**Aim of the task**
Without changing a character, return the entries, but not the images they hold.

**Available records**
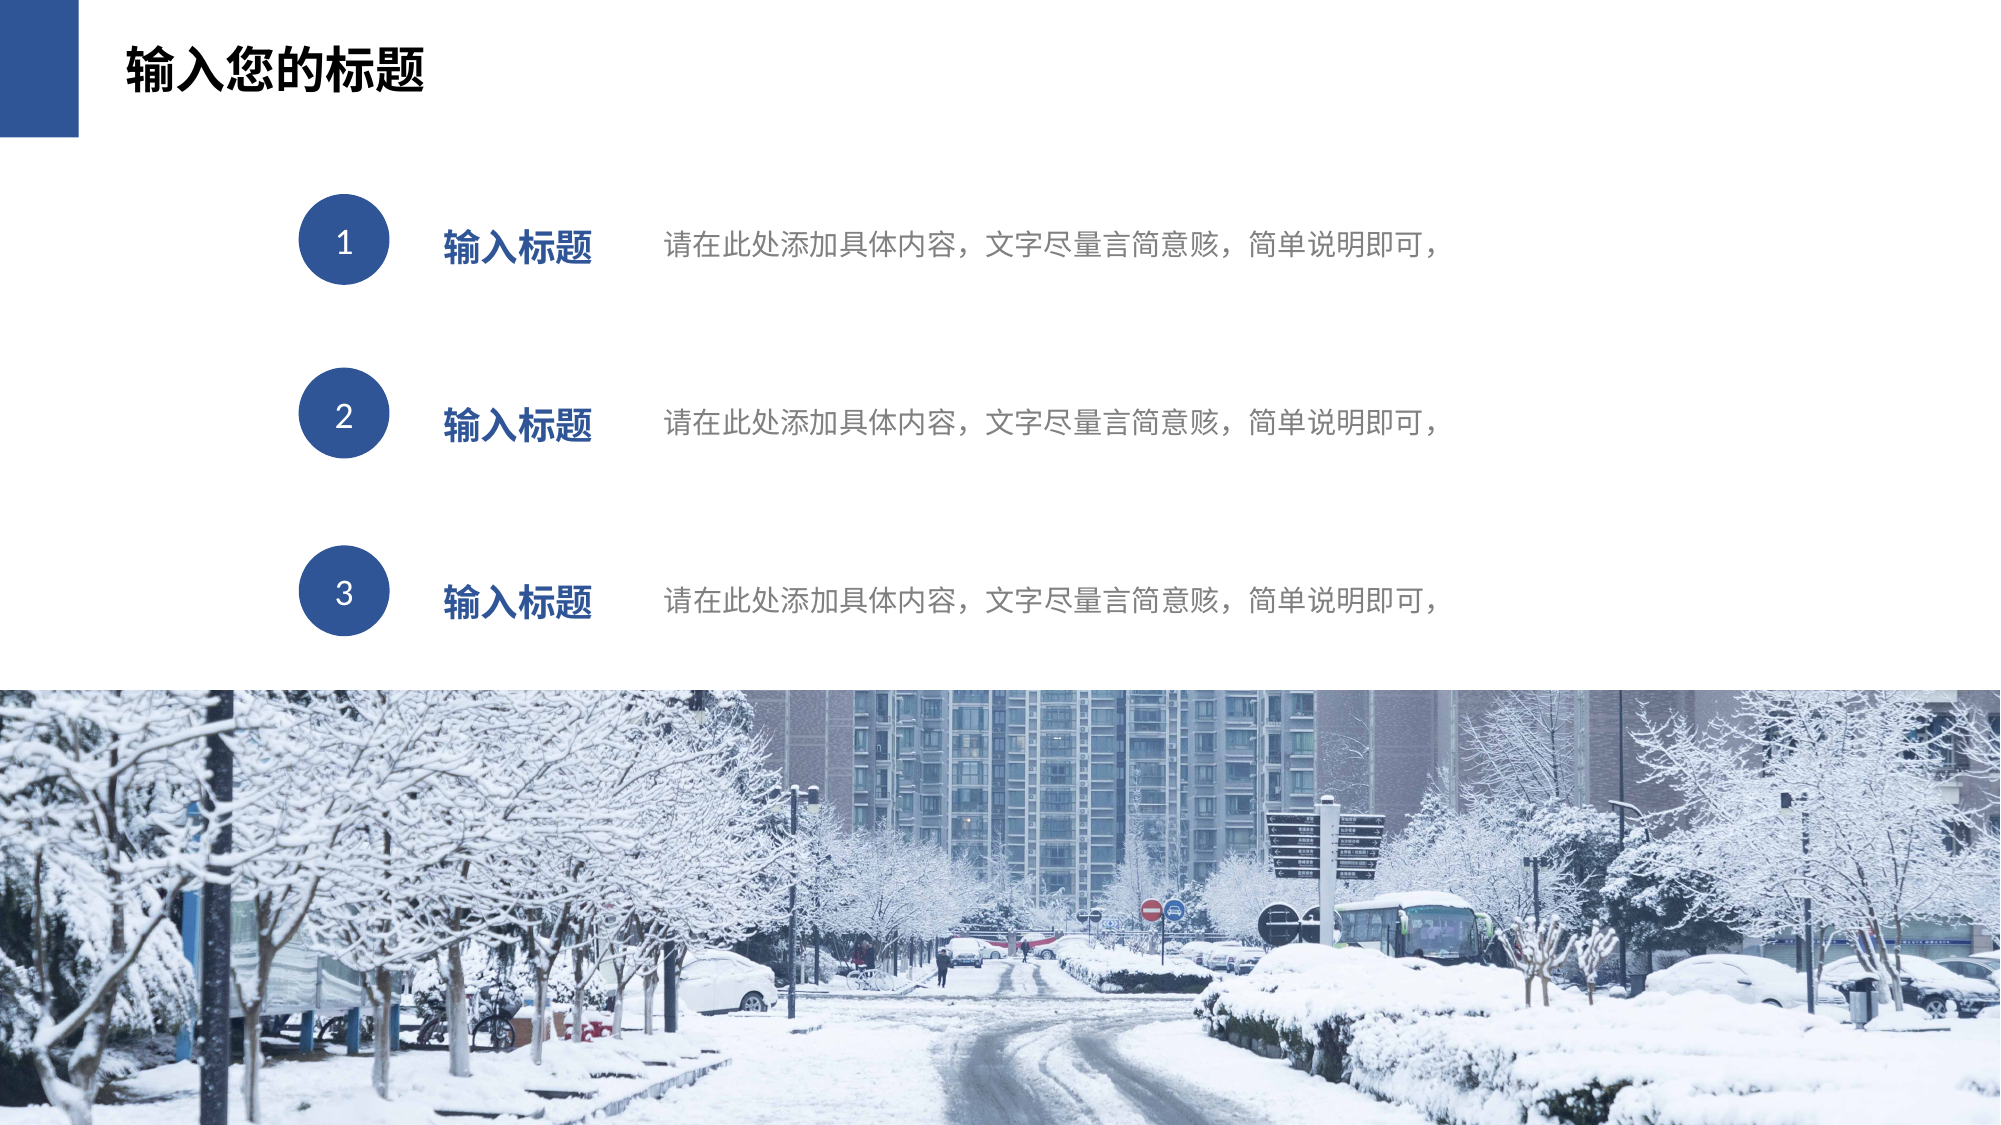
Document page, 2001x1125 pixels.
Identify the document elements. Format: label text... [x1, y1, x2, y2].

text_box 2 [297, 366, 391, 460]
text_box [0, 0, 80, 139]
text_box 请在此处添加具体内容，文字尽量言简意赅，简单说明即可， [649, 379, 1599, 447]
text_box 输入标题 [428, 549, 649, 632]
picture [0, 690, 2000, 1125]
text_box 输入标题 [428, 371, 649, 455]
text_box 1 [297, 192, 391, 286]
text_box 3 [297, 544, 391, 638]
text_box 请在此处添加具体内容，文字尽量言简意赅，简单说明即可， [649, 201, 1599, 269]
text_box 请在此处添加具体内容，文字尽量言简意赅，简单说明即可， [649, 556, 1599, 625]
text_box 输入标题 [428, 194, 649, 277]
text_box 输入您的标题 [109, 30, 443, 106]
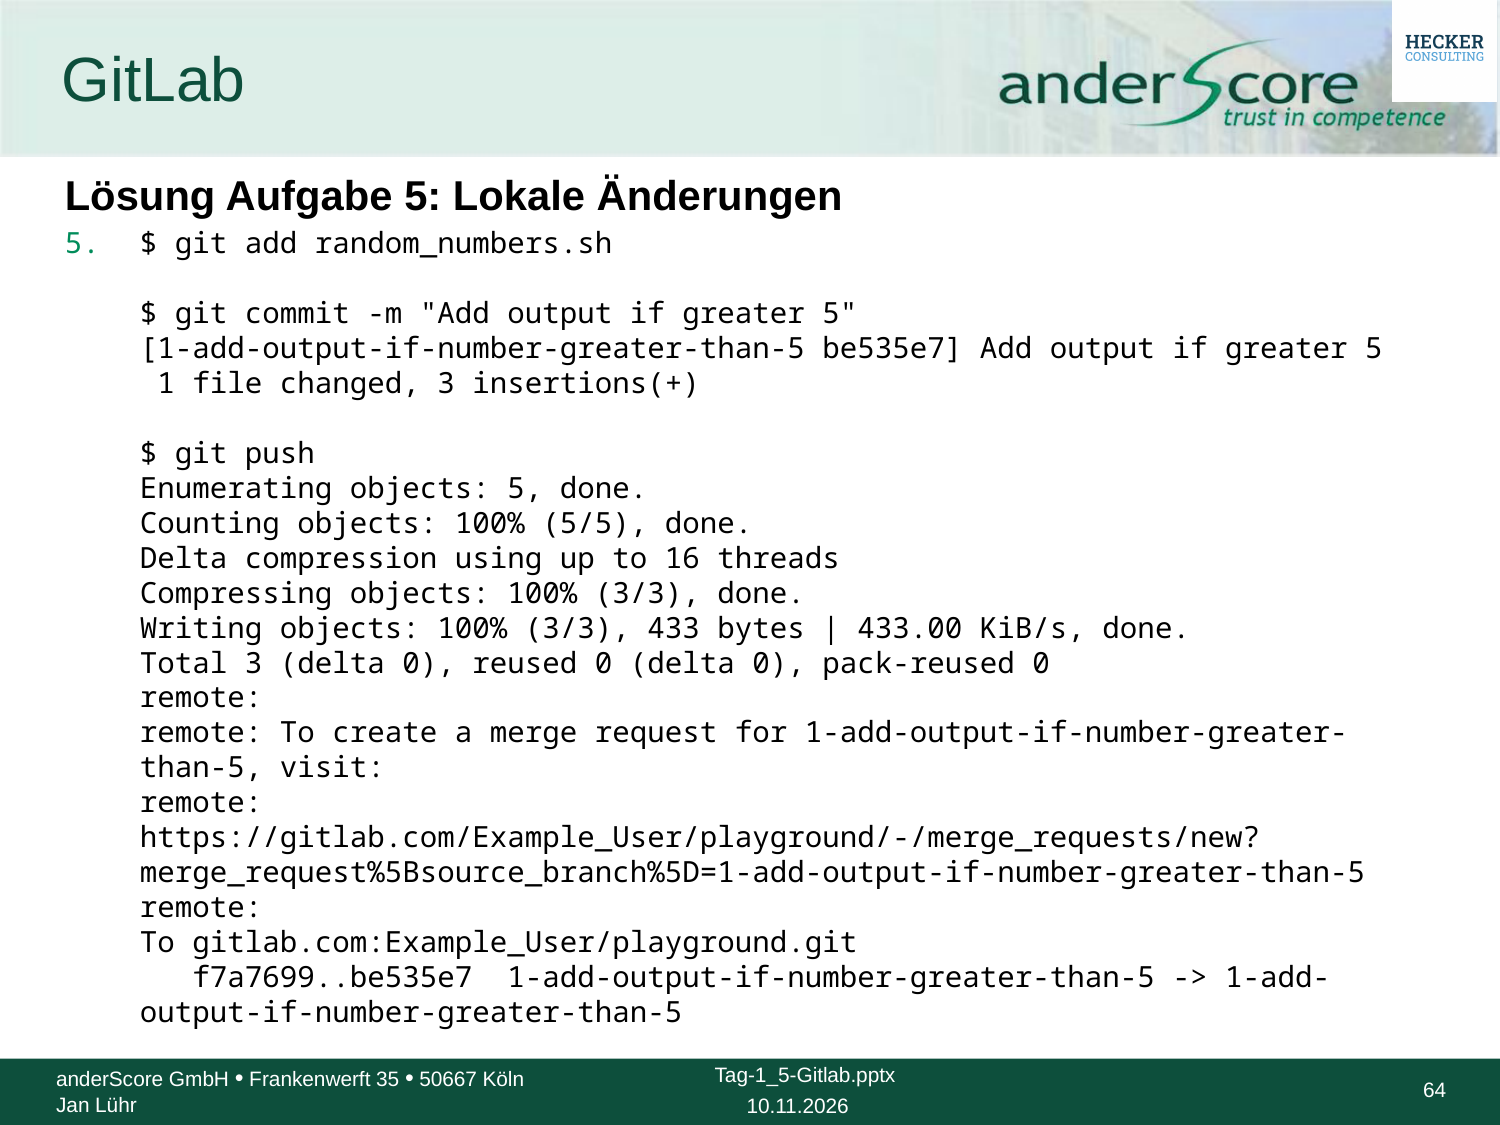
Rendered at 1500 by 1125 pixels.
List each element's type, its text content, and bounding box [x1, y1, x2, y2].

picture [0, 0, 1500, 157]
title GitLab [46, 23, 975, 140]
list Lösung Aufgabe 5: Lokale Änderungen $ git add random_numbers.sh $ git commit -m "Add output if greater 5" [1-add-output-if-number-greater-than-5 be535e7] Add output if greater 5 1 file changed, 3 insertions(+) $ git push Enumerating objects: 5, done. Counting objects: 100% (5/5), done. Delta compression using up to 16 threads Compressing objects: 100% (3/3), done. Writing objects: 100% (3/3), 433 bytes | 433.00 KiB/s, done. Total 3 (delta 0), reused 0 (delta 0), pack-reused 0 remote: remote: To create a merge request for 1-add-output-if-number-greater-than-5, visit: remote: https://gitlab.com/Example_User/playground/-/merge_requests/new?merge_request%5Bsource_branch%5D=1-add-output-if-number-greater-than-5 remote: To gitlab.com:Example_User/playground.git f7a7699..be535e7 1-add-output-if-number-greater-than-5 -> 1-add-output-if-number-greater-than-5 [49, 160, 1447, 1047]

**Solution for this problem**
Document page, 2001x1125 pixels.
Identify the document elements. Format: label text... [x1, y1, x2, y2].

text_box 2 [297, 366, 391, 460]
text_box [0, 0, 80, 139]
text_box 请在此处添加具体内容，文字尽量言简意赅，简单说明即可， [649, 379, 1599, 447]
text_box 输入标题 [428, 549, 649, 632]
picture [0, 690, 2000, 1125]
text_box 输入标题 [428, 371, 649, 455]
text_box 1 [297, 192, 391, 286]
text_box 3 [297, 544, 391, 638]
text_box 请在此处添加具体内容，文字尽量言简意赅，简单说明即可， [649, 201, 1599, 269]
text_box 请在此处添加具体内容，文字尽量言简意赅，简单说明即可， [649, 556, 1599, 625]
text_box 输入标题 [428, 194, 649, 277]
text_box 输入您的标题 [109, 30, 443, 106]
Rendered at 1500 by 1125 pixels.
List each element's type, its text content, and bounding box [x1, y1, x2, y2].

picture [0, 0, 1500, 157]
title GitLab [46, 23, 975, 140]
list Lösung Aufgabe 5: Lokale Änderungen $ git add random_numbers.sh $ git commit -m "Add output if greater 5" [1-add-output-if-number-greater-than-5 be535e7] Add output if greater 5 1 file changed, 3 insertions(+) $ git push Enumerating objects: 5, done. Counting objects: 100% (5/5), done. Delta compression using up to 16 threads Compressing objects: 100% (3/3), done. Writing objects: 100% (3/3), 433 bytes | 433.00 KiB/s, done. Total 3 (delta 0), reused 0 (delta 0), pack-reused 0 remote: remote: To create a merge request for 1-add-output-if-number-greater-than-5, visit: remote: https://gitlab.com/Example_User/playground/-/merge_requests/new?merge_request%5Bsource_branch%5D=1-add-output-if-number-greater-than-5 remote: To gitlab.com:Example_User/playground.git f7a7699..be535e7 1-add-output-if-number-greater-than-5 -> 1-add-output-if-number-greater-than-5 [49, 160, 1447, 1047]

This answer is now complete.